Peripheral blood mononuclear cells (PBMCs) were isolated from healthy controls or patients with RA and stimulated with phorbol 12-myristate 13-acetate and ionomycin for 3 h in the presence of Golgistop. Paired synovial fluid (SF) or tissue (ST) from inflamed knee joints was analysed where available. Synovial tissue was digested with collagenase prior to stimulation. Intracellular expression of IL17, interferon (IFN)γ and tumour necrosis factor (TNF)α was determined by multicolour flow cytometry.
Peripheral blood (PB) samples were collected from 32 patients with established RA and 24 healthy controls. Th17 cells were present at increased levels in PBMCs from RA patients with median (IQR) of 0.56% (1.36) vs 0.32% (0.36) in healthy controls (p=0.02). A small percentage of cells positive for both IL17 and IFNγ were observed, which was higher in RA patients. Paired PB and SF samples were analysed for 16 patients (18 knees). Cytokine-producing cells were generally elevated in SF. The percentage of total IL17-producing CD4 T cells was significantly elevated within SF versus PB, particularly those with a dual Th17/Th1 phenotype rather than a specific increase in Th17 cells. IL17-producing T cells were present in ST, with three of five patients showing very high levels (>8%).
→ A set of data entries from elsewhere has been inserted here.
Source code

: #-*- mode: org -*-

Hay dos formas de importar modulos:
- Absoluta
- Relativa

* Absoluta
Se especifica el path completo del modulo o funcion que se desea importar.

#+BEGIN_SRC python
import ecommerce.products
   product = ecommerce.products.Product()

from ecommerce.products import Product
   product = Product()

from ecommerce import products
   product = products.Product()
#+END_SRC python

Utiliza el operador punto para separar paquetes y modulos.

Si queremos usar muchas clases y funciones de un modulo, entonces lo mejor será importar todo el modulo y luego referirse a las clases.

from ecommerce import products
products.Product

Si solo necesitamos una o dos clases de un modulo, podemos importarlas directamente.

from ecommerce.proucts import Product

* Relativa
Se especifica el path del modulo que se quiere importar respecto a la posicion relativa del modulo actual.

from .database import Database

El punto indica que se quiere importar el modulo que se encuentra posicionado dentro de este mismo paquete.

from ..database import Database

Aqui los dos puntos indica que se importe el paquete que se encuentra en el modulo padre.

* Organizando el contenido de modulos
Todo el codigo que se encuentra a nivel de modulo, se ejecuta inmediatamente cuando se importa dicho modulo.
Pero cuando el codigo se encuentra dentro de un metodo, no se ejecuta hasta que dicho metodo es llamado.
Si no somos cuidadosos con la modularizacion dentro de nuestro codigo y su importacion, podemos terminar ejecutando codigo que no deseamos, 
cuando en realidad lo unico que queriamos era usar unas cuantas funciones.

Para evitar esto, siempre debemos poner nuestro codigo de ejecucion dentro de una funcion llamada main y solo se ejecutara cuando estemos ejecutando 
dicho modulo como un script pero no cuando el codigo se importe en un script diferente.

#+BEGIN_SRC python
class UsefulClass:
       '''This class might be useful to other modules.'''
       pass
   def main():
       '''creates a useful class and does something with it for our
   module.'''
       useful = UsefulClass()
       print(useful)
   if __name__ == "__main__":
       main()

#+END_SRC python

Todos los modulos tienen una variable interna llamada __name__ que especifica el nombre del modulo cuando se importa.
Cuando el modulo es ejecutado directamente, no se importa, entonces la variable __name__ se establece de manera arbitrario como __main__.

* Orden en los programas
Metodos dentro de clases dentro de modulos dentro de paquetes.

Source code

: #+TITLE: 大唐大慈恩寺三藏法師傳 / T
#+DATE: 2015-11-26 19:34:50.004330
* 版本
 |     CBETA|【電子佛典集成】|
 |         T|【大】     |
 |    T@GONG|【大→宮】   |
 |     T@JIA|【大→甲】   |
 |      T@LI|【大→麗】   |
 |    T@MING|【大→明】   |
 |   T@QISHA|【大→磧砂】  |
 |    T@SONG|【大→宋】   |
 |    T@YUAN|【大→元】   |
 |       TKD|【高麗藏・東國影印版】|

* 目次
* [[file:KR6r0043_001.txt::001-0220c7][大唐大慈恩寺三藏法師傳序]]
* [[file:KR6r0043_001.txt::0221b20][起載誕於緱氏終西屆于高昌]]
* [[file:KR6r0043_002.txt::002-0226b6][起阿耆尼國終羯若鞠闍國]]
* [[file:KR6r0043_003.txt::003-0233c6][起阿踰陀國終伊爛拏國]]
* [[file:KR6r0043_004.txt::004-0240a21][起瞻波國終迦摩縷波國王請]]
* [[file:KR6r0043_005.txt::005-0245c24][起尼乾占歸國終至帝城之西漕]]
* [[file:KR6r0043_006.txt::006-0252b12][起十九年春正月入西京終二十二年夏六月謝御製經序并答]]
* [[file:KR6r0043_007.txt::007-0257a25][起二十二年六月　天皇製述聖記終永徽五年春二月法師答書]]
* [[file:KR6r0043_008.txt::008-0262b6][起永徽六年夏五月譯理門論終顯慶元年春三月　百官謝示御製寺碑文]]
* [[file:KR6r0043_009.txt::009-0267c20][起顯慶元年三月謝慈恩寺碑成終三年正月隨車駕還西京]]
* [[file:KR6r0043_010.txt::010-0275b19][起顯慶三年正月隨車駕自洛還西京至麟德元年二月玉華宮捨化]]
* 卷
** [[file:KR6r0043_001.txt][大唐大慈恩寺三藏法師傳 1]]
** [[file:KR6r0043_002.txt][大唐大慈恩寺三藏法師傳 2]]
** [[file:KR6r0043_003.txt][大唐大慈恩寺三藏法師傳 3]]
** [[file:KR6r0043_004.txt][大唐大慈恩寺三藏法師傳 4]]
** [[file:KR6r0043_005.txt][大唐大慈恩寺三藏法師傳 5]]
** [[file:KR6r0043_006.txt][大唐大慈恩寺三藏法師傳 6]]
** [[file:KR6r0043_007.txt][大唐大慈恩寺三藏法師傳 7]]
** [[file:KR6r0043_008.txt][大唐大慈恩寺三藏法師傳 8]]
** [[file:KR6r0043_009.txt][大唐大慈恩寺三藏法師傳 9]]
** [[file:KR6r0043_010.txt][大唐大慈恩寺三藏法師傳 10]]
Interestingly, the two patients with low levels (<1%) were clinically in remission with DAS28 <2.6. The authors also found a highly significant correlation between C-reactive protein (CRP) and the percentage of Th17 cells in SF (rs=7, p=0.07), but not between CRP and the percentage of Th1 cells.
Th17 cells are increased in PB from patients with RA relative to healthy donors. Furthermore, the authors demonstrate an increased percentage of IL17-producing cells in RA SF, with a shift towards a Th1/Th17 phenotype. Th17 cells are not always increased in ST, and higher levels of IL17 cells may indicate more active disease.